Task to carry out ->
Return every line of the listing exactly as written.
+--
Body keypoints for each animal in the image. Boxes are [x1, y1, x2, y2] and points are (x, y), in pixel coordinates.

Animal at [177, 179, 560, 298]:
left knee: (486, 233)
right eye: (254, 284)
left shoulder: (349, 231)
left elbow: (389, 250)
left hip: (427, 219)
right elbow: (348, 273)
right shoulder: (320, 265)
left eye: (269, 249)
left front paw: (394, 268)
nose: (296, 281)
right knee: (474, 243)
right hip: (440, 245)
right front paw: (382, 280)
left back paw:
+--
Solution to this exercise ->
Body keypoints for each animal in the image. Boxes are [x1, y1, x2, y2] and points are (x, y), in pixel coordinates.

Animal at [177, 179, 560, 298]:
left knee: (486, 233)
right eye: (254, 284)
left shoulder: (349, 231)
left elbow: (389, 250)
left hip: (427, 219)
right elbow: (348, 273)
right shoulder: (320, 265)
left eye: (269, 249)
left front paw: (394, 268)
nose: (296, 281)
right knee: (474, 243)
right hip: (440, 245)
right front paw: (382, 280)
left back paw:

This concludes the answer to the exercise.